Day 8 – Arizona and the Hoover Dam

Caution at the Hoover Dam, Dirty Windshield Road Trip

Quick stop at the Hoover Dam on the way to Arizona.


  • 11:55 am Visited the Hoover Dam
  • 1:30 pm Entered Arizona
  • 5:30 pm Reached our destination of Flagstaff Arizona

Our Adventure:

Our trip today started off with no specific plans other than getting to Arizona. As we left Henderson and headed south, we saw a sign of the Hoover Dam, and we decided to make a pit stop.

Lake Mead

Lake Mead, Hoover Dam, Dirty Windshield Road Trip
Lake Mead

As we approached Hoover Dam, we drove by Lake Mead which was a stark contrast from the rest of the Nevada landscape. Lake Mead is simply gorgeous as you approach it. Further approaching the Hoover Dam, you reach where the time zone changes from Pacific to Mountain time and the state changes from Nevada to Arizona. There is a quick safety check stop then you can drive right across the top of the Dam.


  • There is paid parking close to where all of the action is, but a short drive passed you will find free parking.

There is paid parking close to where all of the action is, but a short drive passed you will find free parking.

Today there were a lot of super cars and various types of motorcycles visiting for an added bonus.

Hoover Dam

The first thing you notice as you drive along the path are these two massive statutes that kind of have an Egyptian vibe. I’m going to research these a bit further after vacation and add some information. Next, you see that there is a lot of brass or gold plating on doors and signs in the area. Overall, you realize that the building of this Dam was a massive undertaking.

Size and Scale

The shear size and scale of the Dam must be seen to be appreciated. The Hoover Dam was constructed over the course of four years in the sweltering desert heat. It is said that dozens of men died during the building suffering from heat related issues.

Mike O'Callahan-Pat Tillman Memorial Bridge
Mike O’Callahan-Pat Tillman Memorial Bridge

So many Benefit From the Hoover Dam

The Hoover Dam is very important to not only the SouthWest, but the entire United States. Since it’s completion in the 1930s, the electricity generated at this Dam provides power to Nevada, Arizona, and parts of California. Los Angeles would not have been able to grow as large and as quickly had it not been for this. Additionally, the Dam provides the local areas with water. This water is used to irrigate farms that provide 80% of the United States’ winter fruits and vegetables.

Power Plant
Power Plant

The money collected for electricity, water, parking, and tours allows the Hoover Dam to be self sustained financially.
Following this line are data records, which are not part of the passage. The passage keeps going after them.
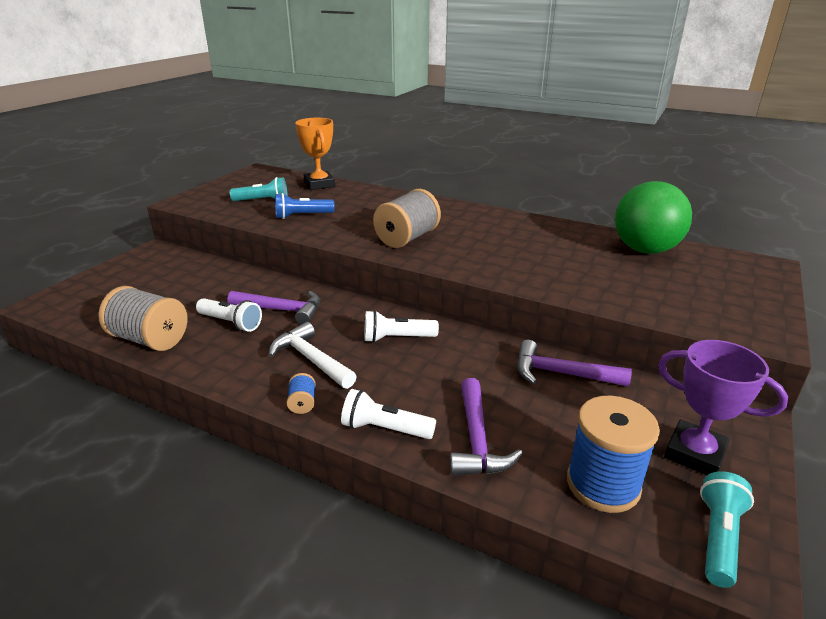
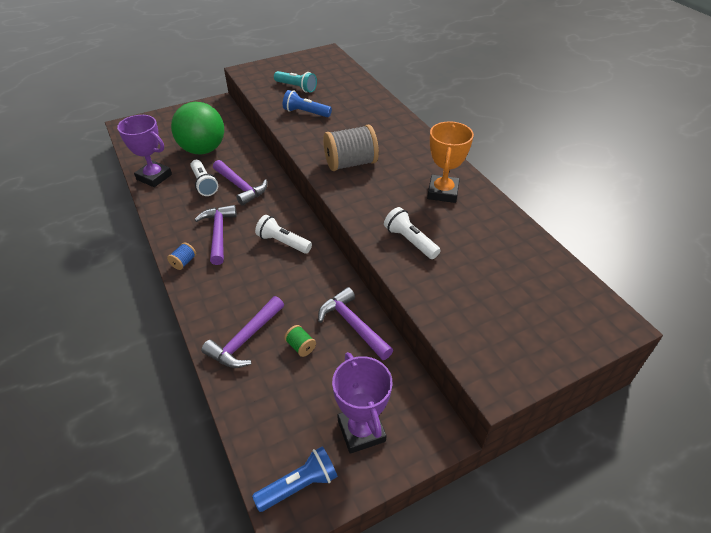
camera: 35 degrees right, 15 degrees up
grey spool [98,286,187,351] -> purple trophy [117,115,172,187]
white hammer [268,322,357,389] -> purple hammer [195,205,237,265]
orange trophy [295,118,335,190] -> orange trophy moved to [427,121,474,203]
white flashlight [341,389,436,439] -> white flashlight moved to [384,207,441,259]
blue spool [567,396,660,513] -> none
green ball [615,181,692,254] -> green ball moved to [171,102,224,154]
turquoise flashlight [700,471,754,588] -> blue flashlight [252,446,338,512]
none -> green spool [284,325,316,357]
This means that tax dollars are not needed to fund the Dam saving the American taxpayers year after year.

If you are ever in the Nevada area, I do recommend visiting the Hoover Dam. Again, it must be seen to be fully appreciated.
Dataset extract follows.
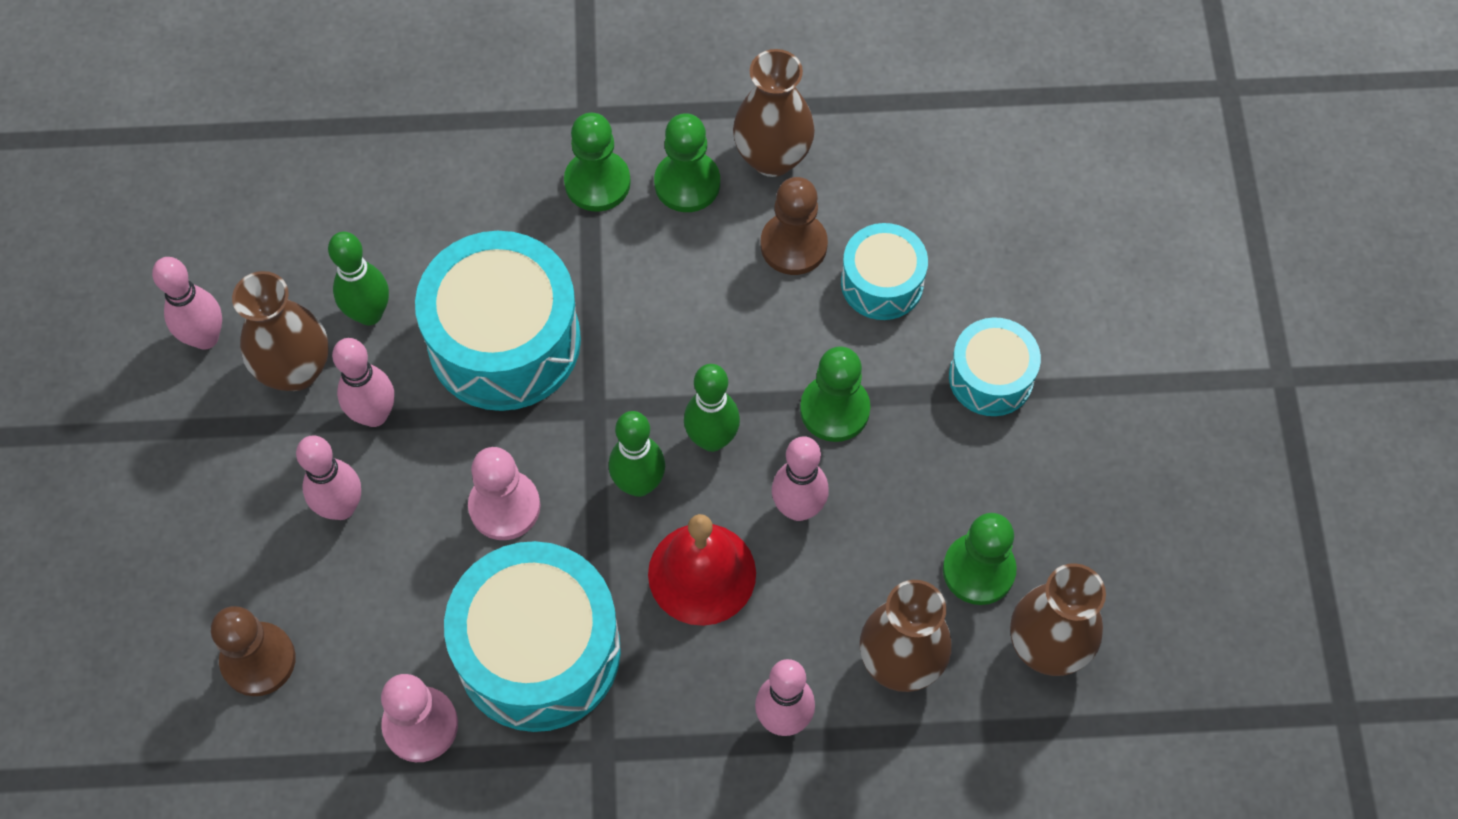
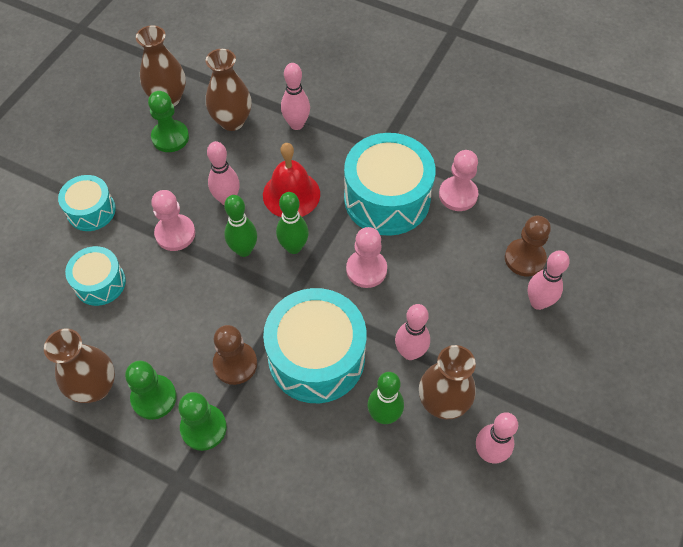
camera: 150 degrees left, 5 degrees down
pink bowling pin [296,435,361,520] -> pink bowling pin moved to [527,250,570,310]
brown pawn [761,177,828,275] -> brown pawn moved to [213,325,257,385]
green pawn [800,346,870,442] -> pink pawn [151,190,195,251]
Driving to Flagstaff, Arizona

Arizona Highway
Arizona Highway

The remainder of our day consisted of driving to Flagstaff where we will spend the next 2-3 nights. There was a 6-7 mile section of roadwork that delayed us over an hour, but otherwise, the trip down was smooth sailing. Arizona is much greener than I expected. Flagstaff itself is a gorgeous and adorable town. I am glad we arbitrarily picked this location. Tomorrow, we plan to visit the Grand Canyon and drive on the famous Route 66.